Вот почему я здесь. Меня заставила приехать не просьба Карлы (когда я не ответила на ее звонок, она набрала Росса. Видимо, это она была «неизвестным номером»). Нет. Я здесь, чтобы взглянуть ей в глаза. Спросить, ее ли это рук дело. Сообщить, что она сломала три жизни. Что она дрянь, положившая глаз на моего мужа с первой встречи. Ребенок с нутром прожженной стервы.
Да, я хотела, чтобы Эду было плохо, но чтобы такое… Я скорбела о рыжеватом молодом человеке, который взял меня за руку на вечеринке много лет назад. Мне не верилось, что он мертв или что понадобилась его смерть, чтобы я поняла: я до сих пор люблю его, хоть и не знаю, за что.
В нашем бюро работала женщина, которая однажды пришла на работу с покрасневшими глазами.

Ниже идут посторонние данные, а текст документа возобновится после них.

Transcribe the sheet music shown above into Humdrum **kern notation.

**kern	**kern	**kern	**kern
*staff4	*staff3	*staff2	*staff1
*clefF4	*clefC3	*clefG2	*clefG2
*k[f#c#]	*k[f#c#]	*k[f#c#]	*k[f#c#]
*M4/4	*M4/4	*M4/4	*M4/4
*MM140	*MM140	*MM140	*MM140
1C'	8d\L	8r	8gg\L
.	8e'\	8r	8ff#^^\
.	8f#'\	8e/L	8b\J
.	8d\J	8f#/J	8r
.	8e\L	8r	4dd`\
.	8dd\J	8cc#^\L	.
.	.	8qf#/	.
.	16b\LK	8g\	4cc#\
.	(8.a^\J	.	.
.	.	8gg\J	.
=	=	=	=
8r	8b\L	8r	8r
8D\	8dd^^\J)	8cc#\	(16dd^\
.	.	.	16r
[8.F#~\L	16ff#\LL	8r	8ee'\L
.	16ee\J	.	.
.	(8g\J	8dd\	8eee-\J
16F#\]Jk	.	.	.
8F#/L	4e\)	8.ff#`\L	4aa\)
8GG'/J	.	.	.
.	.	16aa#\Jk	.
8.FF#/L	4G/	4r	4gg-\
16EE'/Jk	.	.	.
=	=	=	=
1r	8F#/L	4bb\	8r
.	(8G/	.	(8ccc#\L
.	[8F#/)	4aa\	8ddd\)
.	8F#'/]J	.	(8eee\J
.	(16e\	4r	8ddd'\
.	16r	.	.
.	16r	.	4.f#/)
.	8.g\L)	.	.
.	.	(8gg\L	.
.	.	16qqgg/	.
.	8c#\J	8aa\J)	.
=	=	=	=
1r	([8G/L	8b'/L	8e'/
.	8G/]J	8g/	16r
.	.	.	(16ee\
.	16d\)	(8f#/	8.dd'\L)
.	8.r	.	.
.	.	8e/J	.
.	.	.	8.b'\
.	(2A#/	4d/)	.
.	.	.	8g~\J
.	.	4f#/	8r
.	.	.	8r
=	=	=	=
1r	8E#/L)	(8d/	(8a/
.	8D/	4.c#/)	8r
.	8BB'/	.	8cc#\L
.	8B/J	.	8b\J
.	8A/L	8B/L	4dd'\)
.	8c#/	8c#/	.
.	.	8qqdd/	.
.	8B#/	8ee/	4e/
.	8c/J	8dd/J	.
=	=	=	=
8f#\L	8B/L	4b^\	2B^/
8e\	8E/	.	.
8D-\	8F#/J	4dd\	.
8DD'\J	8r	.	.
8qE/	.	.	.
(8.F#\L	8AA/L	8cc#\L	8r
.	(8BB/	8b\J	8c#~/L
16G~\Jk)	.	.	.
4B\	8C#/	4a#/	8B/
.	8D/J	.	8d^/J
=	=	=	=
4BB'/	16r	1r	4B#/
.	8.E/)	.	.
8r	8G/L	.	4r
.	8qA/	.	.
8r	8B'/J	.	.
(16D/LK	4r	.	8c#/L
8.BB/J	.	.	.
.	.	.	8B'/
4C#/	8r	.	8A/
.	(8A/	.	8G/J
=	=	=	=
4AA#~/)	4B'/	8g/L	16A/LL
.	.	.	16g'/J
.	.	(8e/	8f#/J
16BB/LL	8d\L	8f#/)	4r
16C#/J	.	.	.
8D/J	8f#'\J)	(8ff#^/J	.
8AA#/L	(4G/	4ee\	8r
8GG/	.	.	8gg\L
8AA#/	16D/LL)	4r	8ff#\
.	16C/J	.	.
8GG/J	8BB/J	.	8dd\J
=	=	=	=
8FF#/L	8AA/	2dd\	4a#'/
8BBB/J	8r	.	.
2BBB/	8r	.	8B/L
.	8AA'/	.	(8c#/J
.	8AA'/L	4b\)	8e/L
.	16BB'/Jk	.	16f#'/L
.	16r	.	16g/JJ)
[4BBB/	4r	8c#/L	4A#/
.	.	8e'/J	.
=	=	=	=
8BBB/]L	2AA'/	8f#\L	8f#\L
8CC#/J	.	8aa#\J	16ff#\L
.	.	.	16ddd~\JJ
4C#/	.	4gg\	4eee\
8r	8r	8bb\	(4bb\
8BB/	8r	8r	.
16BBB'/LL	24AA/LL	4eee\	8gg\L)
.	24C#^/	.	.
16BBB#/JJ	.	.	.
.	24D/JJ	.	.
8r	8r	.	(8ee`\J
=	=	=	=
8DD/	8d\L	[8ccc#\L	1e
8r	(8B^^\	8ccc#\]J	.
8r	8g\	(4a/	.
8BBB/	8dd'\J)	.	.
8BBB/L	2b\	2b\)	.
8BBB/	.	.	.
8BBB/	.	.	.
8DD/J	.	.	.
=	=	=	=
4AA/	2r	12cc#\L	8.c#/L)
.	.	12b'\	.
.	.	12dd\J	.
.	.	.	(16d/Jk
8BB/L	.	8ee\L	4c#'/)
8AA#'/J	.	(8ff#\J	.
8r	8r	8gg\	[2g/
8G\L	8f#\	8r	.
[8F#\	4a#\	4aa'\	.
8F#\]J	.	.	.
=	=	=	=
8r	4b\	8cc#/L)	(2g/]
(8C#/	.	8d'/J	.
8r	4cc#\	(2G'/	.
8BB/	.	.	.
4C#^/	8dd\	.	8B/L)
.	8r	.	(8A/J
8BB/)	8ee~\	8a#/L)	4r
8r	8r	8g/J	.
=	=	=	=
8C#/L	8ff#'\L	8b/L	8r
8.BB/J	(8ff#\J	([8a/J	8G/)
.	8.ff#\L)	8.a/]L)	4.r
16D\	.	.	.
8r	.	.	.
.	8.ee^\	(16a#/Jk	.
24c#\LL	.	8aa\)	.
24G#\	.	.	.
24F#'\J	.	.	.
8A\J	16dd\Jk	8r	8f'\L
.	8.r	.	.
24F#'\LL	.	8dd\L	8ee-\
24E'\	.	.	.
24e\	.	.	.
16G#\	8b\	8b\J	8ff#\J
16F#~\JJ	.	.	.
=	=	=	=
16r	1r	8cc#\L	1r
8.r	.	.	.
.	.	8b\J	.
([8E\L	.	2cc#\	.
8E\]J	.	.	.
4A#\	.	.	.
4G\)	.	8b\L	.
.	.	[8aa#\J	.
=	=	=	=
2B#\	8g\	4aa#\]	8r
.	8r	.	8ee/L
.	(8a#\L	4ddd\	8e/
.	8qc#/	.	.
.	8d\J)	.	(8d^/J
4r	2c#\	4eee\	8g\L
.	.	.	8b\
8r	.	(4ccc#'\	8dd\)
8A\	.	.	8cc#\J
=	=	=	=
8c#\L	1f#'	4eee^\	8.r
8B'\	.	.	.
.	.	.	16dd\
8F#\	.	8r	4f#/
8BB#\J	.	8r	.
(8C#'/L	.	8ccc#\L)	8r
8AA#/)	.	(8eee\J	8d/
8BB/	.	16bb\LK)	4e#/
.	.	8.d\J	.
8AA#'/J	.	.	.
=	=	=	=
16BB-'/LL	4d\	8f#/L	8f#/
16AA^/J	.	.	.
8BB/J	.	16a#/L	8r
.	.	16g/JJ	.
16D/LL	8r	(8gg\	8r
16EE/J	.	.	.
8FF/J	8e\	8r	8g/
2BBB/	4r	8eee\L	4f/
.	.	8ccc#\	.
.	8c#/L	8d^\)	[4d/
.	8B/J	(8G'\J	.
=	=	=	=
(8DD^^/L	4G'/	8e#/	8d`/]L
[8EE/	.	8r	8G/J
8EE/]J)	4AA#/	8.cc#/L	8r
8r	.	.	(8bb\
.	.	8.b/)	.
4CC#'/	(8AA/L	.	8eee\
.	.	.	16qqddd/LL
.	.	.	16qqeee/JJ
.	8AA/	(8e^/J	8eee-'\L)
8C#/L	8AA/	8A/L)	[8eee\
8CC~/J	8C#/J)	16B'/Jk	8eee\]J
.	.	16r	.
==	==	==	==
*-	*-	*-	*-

– Скончался ее бывший муж, – шепнула мне одна из секретарш.
Я тогда еще недоумевала, почему она так расстроена. Теперь понимаю. Сознание, что у тебя нет права горевать о том, с кем прежде была общая жизнь, только усиливает боль.
Мы спустились в цокольный этаж. Каменные ступени звенели под моими каблуками. Когда я только начинала работать, обстановка изолятора состояла из лежащего на полу матраса с пятнами, окошка, зарешеченного толстыми прутьями, и, если повезет, пластикового стаканчика с водой.